By mid-2025, end-markets are recovering unevenly. Auto and Industrial remain the key swing factors. AI demand is growing, but still not large enough to lift the entire sector. With the semiconductor cycle not yet in a full upturn, several leading analog vendors continue to rationalize resources and recalibrate portfolios.
This year has already seen two rounds of price-increase announcements, and reports indicate another adjustment is likely in September. In June, Texas Instruments (TI) planned to raise prices on approximately 3,300 part numbers, most of which had previously been sold under case-by-case special pricing. In August, the scope expanded to more than 66,000 part numbers, with increases ranging from under 10% to over 30%; products serving industrial and automotive markets generally experienced the larger hikes.
In August, NXP notified its distributors of a 300% across-the-board price increase for its RF Power LDMOS portfolio. Product families such as MRFE6x are already listed as NRND (Not Recommended for New Designs) on the official website. NXP had previously planned to discontinue this series once the remaining wafer inventory is consumed, so the latest price action is consistent with that trajectory. This series is primarily designed for use under high-VSWR (voltage standing wave ratio) conditions in industrial, broadcast (analog and digital), aerospace, and radio/land-mobile applications.

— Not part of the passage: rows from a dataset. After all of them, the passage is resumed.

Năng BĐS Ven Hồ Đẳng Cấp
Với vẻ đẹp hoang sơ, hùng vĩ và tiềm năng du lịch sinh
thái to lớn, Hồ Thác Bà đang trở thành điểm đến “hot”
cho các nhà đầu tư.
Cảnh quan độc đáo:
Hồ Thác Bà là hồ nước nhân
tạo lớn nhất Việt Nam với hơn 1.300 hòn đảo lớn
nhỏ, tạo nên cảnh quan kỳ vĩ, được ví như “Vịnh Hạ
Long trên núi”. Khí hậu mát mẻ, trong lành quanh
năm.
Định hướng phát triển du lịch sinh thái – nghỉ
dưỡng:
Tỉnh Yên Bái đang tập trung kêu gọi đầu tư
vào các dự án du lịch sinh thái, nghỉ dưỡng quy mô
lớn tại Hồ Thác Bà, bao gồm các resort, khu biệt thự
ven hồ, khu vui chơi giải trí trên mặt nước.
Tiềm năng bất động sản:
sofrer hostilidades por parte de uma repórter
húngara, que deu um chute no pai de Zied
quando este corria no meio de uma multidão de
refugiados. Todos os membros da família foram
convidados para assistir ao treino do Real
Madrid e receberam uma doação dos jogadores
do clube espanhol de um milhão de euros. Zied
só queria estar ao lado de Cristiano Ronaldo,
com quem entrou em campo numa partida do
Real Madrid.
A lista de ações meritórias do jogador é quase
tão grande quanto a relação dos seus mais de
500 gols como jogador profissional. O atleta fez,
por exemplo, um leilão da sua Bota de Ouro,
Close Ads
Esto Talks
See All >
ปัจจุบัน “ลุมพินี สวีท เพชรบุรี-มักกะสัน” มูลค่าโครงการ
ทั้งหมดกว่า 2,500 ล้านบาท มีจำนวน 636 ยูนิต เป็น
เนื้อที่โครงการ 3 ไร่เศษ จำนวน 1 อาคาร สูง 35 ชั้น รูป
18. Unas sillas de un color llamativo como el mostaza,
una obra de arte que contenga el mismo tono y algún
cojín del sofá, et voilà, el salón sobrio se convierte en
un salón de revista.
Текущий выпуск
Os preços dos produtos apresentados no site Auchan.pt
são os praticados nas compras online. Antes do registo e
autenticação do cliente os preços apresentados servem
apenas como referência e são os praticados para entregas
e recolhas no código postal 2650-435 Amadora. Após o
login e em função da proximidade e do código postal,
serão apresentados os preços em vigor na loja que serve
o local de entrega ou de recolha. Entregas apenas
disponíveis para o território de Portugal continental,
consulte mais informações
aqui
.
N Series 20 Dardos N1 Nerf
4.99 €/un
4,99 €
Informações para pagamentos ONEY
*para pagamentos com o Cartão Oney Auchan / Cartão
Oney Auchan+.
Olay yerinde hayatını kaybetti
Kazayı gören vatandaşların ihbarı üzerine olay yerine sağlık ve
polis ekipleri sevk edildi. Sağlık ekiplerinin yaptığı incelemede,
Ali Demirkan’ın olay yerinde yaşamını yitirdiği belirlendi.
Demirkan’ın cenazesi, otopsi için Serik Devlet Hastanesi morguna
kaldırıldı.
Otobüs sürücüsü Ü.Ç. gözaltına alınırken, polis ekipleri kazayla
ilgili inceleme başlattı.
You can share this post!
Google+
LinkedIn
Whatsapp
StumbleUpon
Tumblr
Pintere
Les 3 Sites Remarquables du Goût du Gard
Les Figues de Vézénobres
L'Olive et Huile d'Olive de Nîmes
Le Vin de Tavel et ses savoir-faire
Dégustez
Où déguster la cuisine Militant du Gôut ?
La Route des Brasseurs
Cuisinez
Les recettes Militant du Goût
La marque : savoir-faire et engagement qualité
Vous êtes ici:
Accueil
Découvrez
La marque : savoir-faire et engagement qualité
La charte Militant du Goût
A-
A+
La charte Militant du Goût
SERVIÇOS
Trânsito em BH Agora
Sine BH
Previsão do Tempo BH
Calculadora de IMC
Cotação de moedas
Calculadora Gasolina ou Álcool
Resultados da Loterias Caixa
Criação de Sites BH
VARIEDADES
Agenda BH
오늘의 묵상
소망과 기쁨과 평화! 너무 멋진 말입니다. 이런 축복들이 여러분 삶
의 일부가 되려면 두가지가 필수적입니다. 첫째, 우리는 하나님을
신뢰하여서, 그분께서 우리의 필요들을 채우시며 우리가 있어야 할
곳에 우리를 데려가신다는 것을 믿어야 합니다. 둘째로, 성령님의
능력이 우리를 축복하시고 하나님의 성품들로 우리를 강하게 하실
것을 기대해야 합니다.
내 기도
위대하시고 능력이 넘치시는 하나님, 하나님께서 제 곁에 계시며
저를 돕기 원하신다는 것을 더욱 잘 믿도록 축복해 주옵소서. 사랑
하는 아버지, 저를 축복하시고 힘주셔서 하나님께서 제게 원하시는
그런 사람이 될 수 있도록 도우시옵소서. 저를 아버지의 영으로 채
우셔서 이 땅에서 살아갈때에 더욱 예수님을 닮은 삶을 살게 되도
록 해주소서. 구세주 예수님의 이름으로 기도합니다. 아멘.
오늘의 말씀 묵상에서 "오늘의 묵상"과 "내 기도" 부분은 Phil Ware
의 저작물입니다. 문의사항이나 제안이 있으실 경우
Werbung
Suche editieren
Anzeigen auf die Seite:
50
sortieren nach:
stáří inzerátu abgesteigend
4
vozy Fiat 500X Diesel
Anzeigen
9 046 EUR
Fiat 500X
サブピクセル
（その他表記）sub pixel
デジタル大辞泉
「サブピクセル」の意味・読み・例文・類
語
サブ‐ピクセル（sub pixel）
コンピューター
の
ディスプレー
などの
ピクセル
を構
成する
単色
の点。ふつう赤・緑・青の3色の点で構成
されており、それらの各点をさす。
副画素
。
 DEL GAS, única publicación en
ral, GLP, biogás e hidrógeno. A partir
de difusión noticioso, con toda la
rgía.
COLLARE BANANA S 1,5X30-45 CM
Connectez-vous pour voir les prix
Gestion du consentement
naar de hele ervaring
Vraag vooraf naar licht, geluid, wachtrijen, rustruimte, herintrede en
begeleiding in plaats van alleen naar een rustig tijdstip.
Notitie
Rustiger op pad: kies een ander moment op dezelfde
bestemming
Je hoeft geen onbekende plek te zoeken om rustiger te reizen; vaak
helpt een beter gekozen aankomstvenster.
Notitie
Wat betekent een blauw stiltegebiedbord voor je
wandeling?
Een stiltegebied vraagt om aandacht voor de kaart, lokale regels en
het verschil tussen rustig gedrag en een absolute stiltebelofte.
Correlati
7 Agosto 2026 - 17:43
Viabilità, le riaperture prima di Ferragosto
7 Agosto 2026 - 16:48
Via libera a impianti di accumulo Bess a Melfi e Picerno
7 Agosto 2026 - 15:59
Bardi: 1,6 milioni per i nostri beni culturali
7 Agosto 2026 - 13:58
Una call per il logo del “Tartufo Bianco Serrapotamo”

The inventory-reduction strategy has pushed April 2025 bookings above any other month in that quarter, indicating the downcycle has bottomed and multi-year losses have reached an inflexion point. The company announced its fiscal 2026 first-quarter financial results (for the quarter ended June 30, 2025):
The following table summarizes Microchip’s reported results for the three months ended June 30, 2025.
Net sales: US$1.0755 billion, up 10.8% quarter-over-quarter but down 13.4% year-over-year;
Non-GAAP net income: US$154.7 million; diluted EPS of US$0.27, down 48% from the same period last year;
Margins: Non-GAAP gross margin on incremental revenue was 76%; operating margin was 82%.
Inventory optimization: In the June quarter, inventory decreased by US$124.4 million (vs. a US$62.8 million decrease in the prior quarter); days of distribution inventory fell to 29 days (33 days in the prior quarter), and days of inventory decreased to 214 days.
MICROCHIP expects fiscal 2026 Q2 (ending September 30, 2025) net sales of around US$1.13 billion; industry competition, geopolitics and tariff policy, and inventory-level adjustments remain the main challenges, but MICROCHIP’s focus on new product development and expansion of served markets will support long-term growth.
Although Q2 2025 was ST’s first quarter of net loss, the book-to-bill ratio has improved since the start of 2025, with both the automotive and industrial sectors above 1. In July, the company announced a US$900 million acquisition of NXP’s MEMS sensors business unit, aimed at focusing on innovation, enhancing product competitiveness, and exercising strict cost control.
ADI reported fiscal 2025 third-quarter results (for the quarter ended August 2, 2025): quarterly revenue was US$2.88 billion, up 25% year over year; gross profit was US$1.79 billion, up 36% year over year; and gross margin reached 62.1%. Operating income rose from US$491 million to US$818 million, up 67% year over year, and operating margin increased from 21.2% to 28.4%.This indicates not only expanding scale but also significantly stronger profitability. Revenue from the aerospace and defence business hit a record high this quarter, and spot-market prices for related product lines also surged. By business mix, all four major segments maintained growth momentum: sustained increases in industrial end-market orders were the primary driver, accounting for 45%; automotive accounted for 30%, with orders from the Chinese auto market accelerating revenue in the third quarter; communications accounted for 13%, up 40% year over year; and the consumer business recorded double-digit year-over-year growth for the fourth consecutive quarter. The third quarter also saw changes to inventory strategy: inventory increased US$72 million quarter over quarter, while days of inventory fell to 160 days. Looking to the fourth quarter, ADI expects revenue around US$3.0 billion and an operating margin of about 30.5%; growth is expected to continue in industrial, communications, and consumer, while automotive may decline.
ADI’s focus on high-performance analog/mixed-signal and power products makes its leading position more resilient amid the semiconductor cycle, and industrial automation, humanoid robots, and AI compute centers are current structural growth drivers.
Recovery in industrial demand; the analog semiconductor industry is entering a new growth cycle; the AI market remains the core growth driver for major chipmakers.